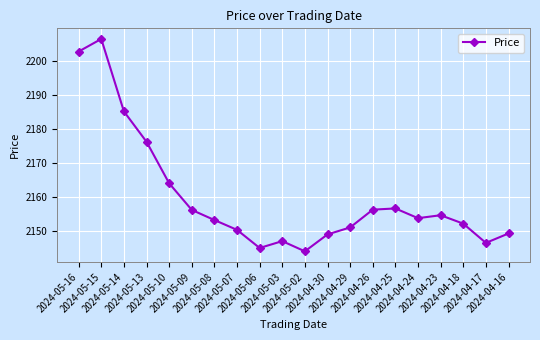

What is the change in value from 2024-05-14 to 2024-04-16?

-35.8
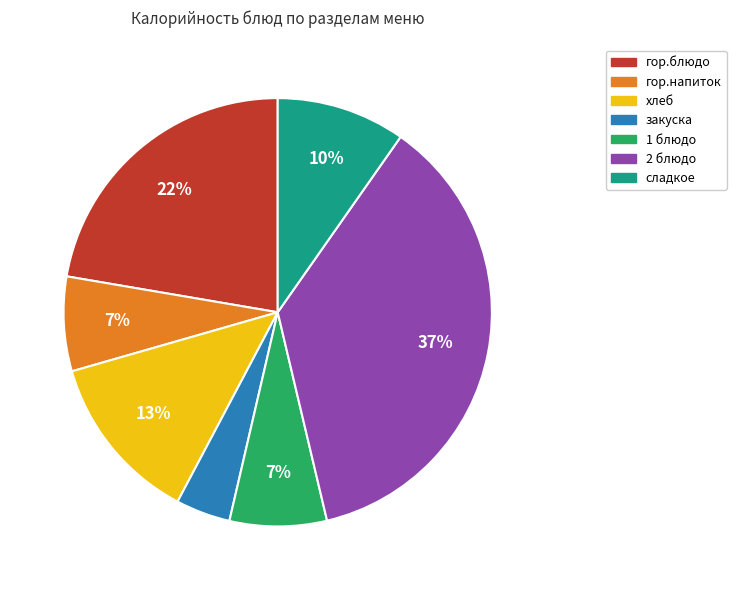

Does any single category account for the majority?

No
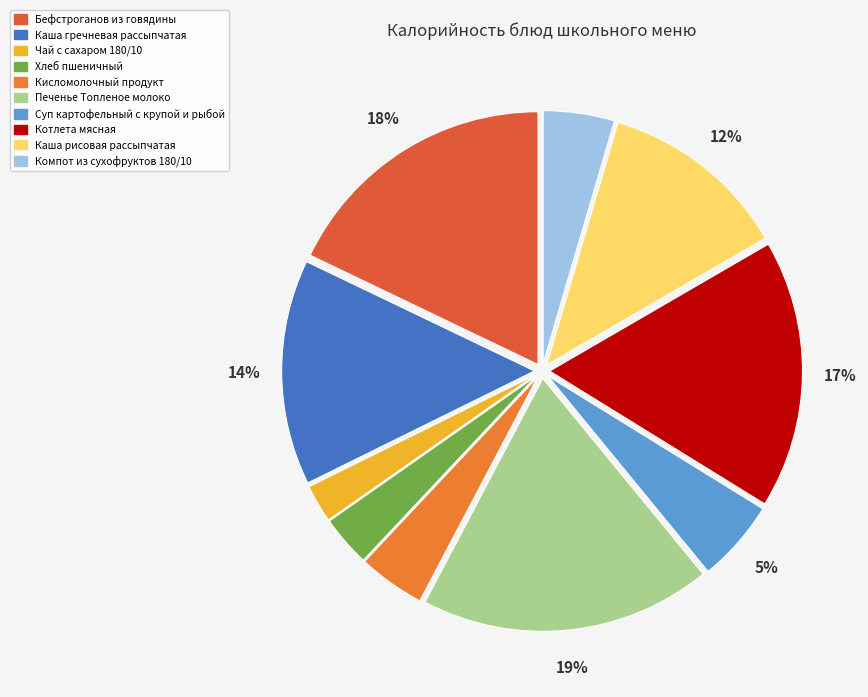

What percentage is the Хлеб пшеничный slice, to the nearest percent?

3%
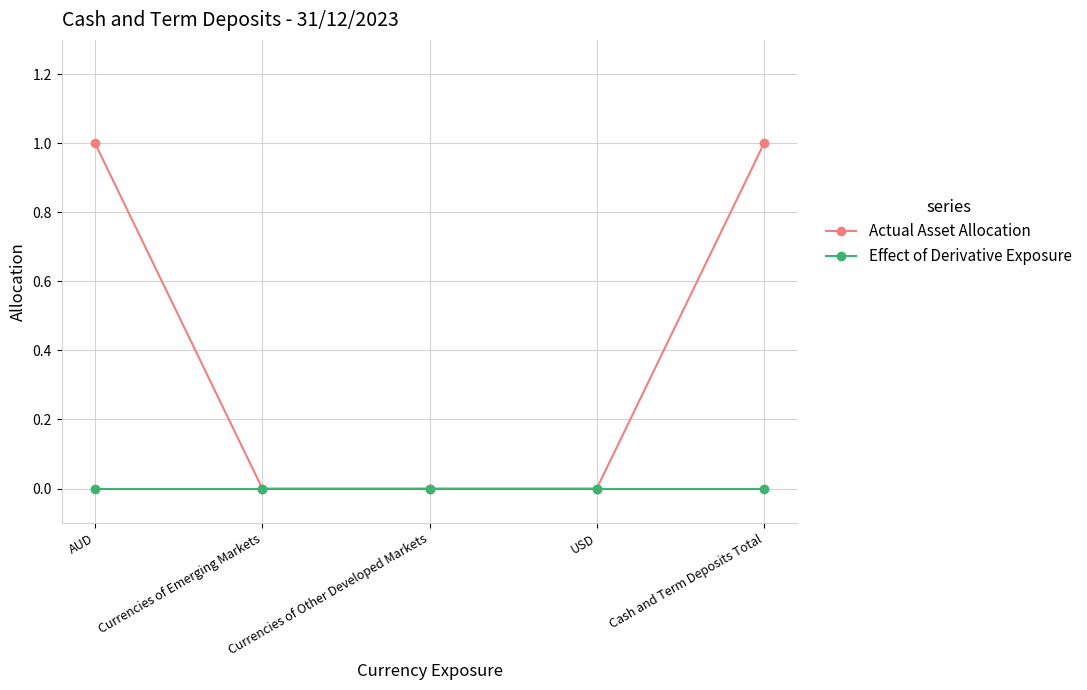

How many categories are shown in the chart?

5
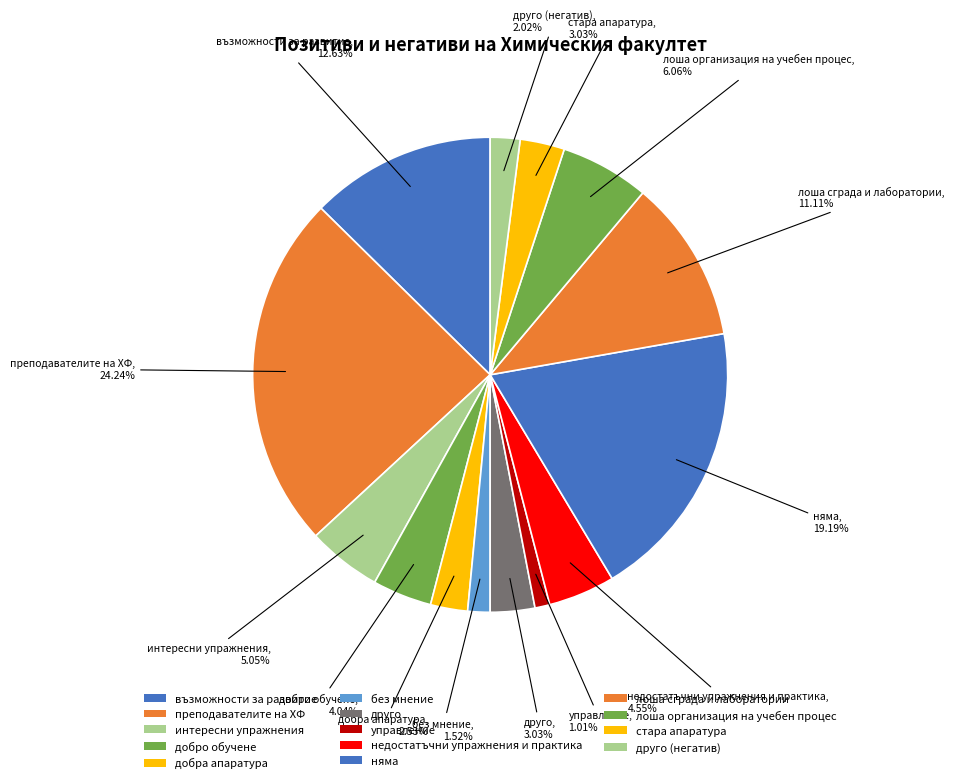

How many segments does this pie chart have?

14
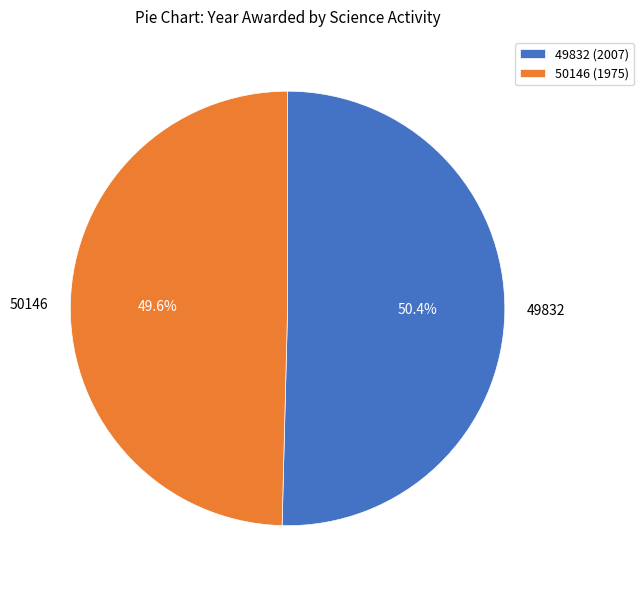

To the nearest percent, what is the combined percentage of 49832 and 50146?

100%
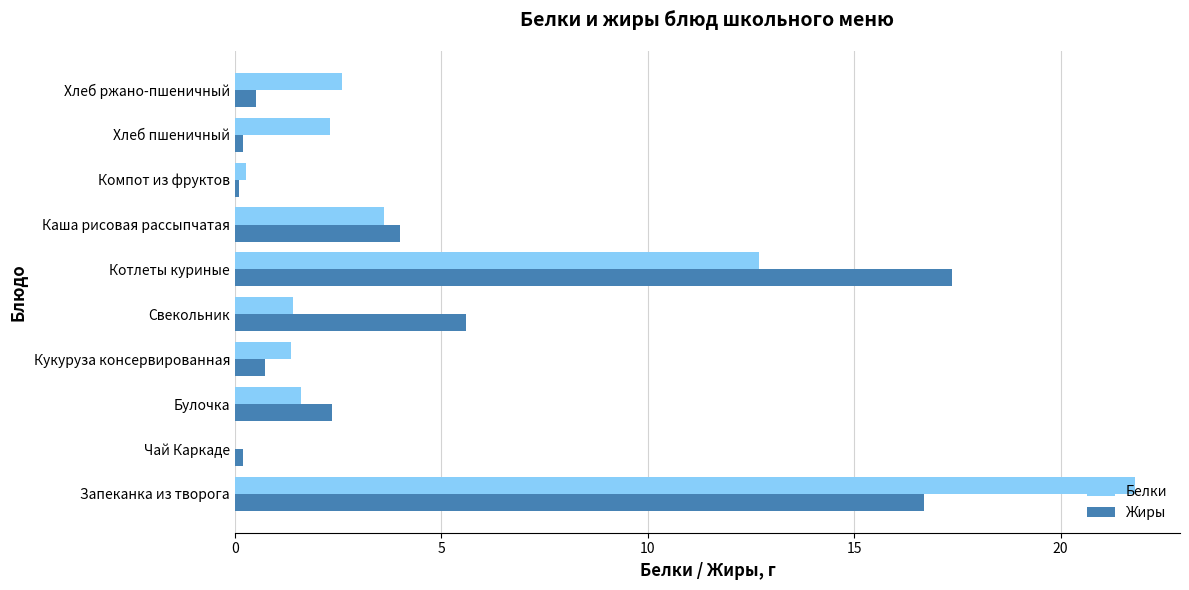

At which label does Жиры reach its peak?

Котлеты куриные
• • • •
◆ TASK BRIEF ◆
Reproduce everything from the line containing "What percentage is" down to the end of the material, word for word. Leave the pictures out.

◆ RESULT OF THE TASK ◆
What percentage is the Хлеб пшеничный slice, to the nearest percent?

3%

How many categories are shown in the chart?

5

How many segments does this pie chart have?

14

To the nearest percent, what is the combined percentage of 49832 and 50146?

100%

At which label does Жиры reach its peak?

Котлеты куриные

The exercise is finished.